Earlier today, the FAR Council issued a final rule revising the FAR definition of “commercial item.” The final rule effectively splits the prior definition of “commercial item” into separate definitions for “commercial product” and “commercial service,” without making substantive changes to the existing definitions. The final rule also replaces references to “commercial items” throughout the FAR with corresponding references to “commercial products,” “commercial services,” or both, as appropriate.
The final rule adopts, with limited revision, a proposed rule from last October that implements the definitions established in Section 836 of the John S. McCain National Defense Authorization Act (“NDAA”) for Fiscal Year 2019, which adopted more uniform definitions for commercial products and commercial services throughout Titles 10 and 41 of the U.S. Code. The changes come after the Section 809 Panel recommended in 2018 that separate definitions be adopted to reflect the substantial role that commercial and other services play in DoD’s procurement budget, to promote uniformity in light of previously varying statutory and regulatory definitions of “commercial item,” and to reduce confusion caused by the reference to “items,” which occasionally are thought to include products but not necessarily services. While the changes are largely non-substantive, they should serve to reduce such confusion and promote uniformity in the application of commercial procedures.

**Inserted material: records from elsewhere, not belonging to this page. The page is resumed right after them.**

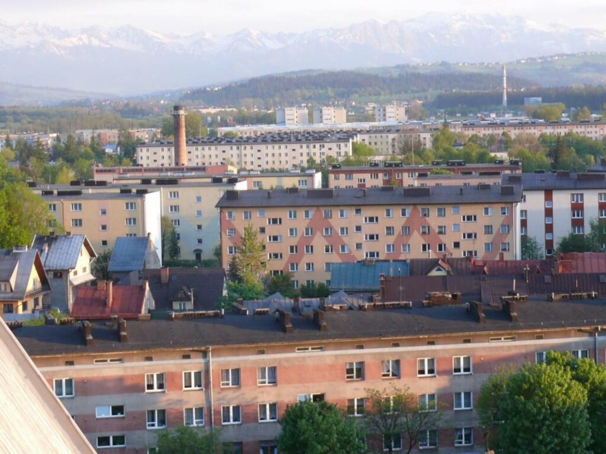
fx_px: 1873
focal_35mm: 107
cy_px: 227
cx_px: 303
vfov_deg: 13.8
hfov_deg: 18.4
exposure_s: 1/100
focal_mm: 15.8
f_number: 3.2
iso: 100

The additional distinction and uniformity should aid acquisition professionals faced with determining whether an offered product or service is commercial and utilizing applicable procurement methods. In the past, these determinations have not been made consistently, even for the same or similar products or services, resulting in much criticism from both industry and government. While the final rule cautions that the change neither expands the universe of products and services to which the definition applies nor changes the manner in which the Government procures products and services, the practical effect is that acquisition professionals should reach more consistent determinations regarding commerciality and more consistently use commercial procedures, thus allowing the government to better leverage the flexibilities afforded for such procurements and economic advantages of commercially available offerings. This is good news for entities providing commercial products and services, including those “of a type” offered in the commercial marketplace.

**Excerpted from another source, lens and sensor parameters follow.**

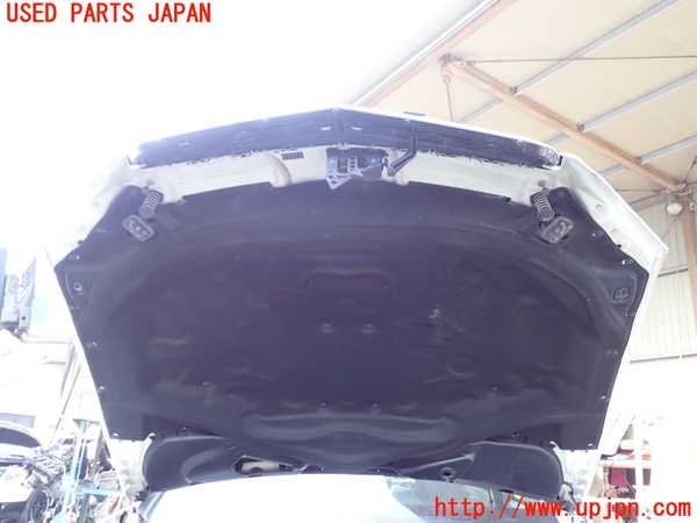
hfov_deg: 60.0
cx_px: 348
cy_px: 262
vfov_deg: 46.8
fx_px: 604
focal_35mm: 30
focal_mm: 5.4
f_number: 2.3
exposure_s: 1/60
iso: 125
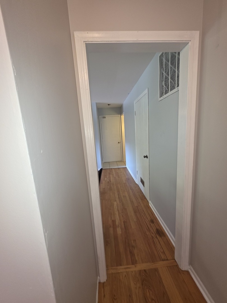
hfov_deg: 89.9
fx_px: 114
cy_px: 152
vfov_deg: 106.2
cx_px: 114
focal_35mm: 13
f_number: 1.9
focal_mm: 2.2
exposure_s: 1/24
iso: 400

While the changes provide greater clarity, they only implement the changes in Section 836 of the 2019 NDAA, and do not resolve other issues that the Section 809 panel identified. For example, commercially available off-the-shelf (“COTS”) products remain a subset of commercial products, with distinctions continuing to be drawn between requirements applicable to commercial products other than COTS products even when such distinctions can appear to be arbitrary. These distinctions have in some instances hindered the Government’s ability to access the full range of commercial offerings available to it. Additionally, the final rule does not adopt a uniform definition of “subcontract” or “subcontractor,” leaving in place dozens of varying definitions for the terms as well as widespread confusion and burden in determining whether and how to comply with the regulatory requirements that may apply to subcontracts.
In short, while the final rule provides additional clarity and is a positive step toward streamlining commercial procurements, it remains to be seen whether or how the Government will move forward with further streamlining and promoting greater clarity for entities offering commercial products and services.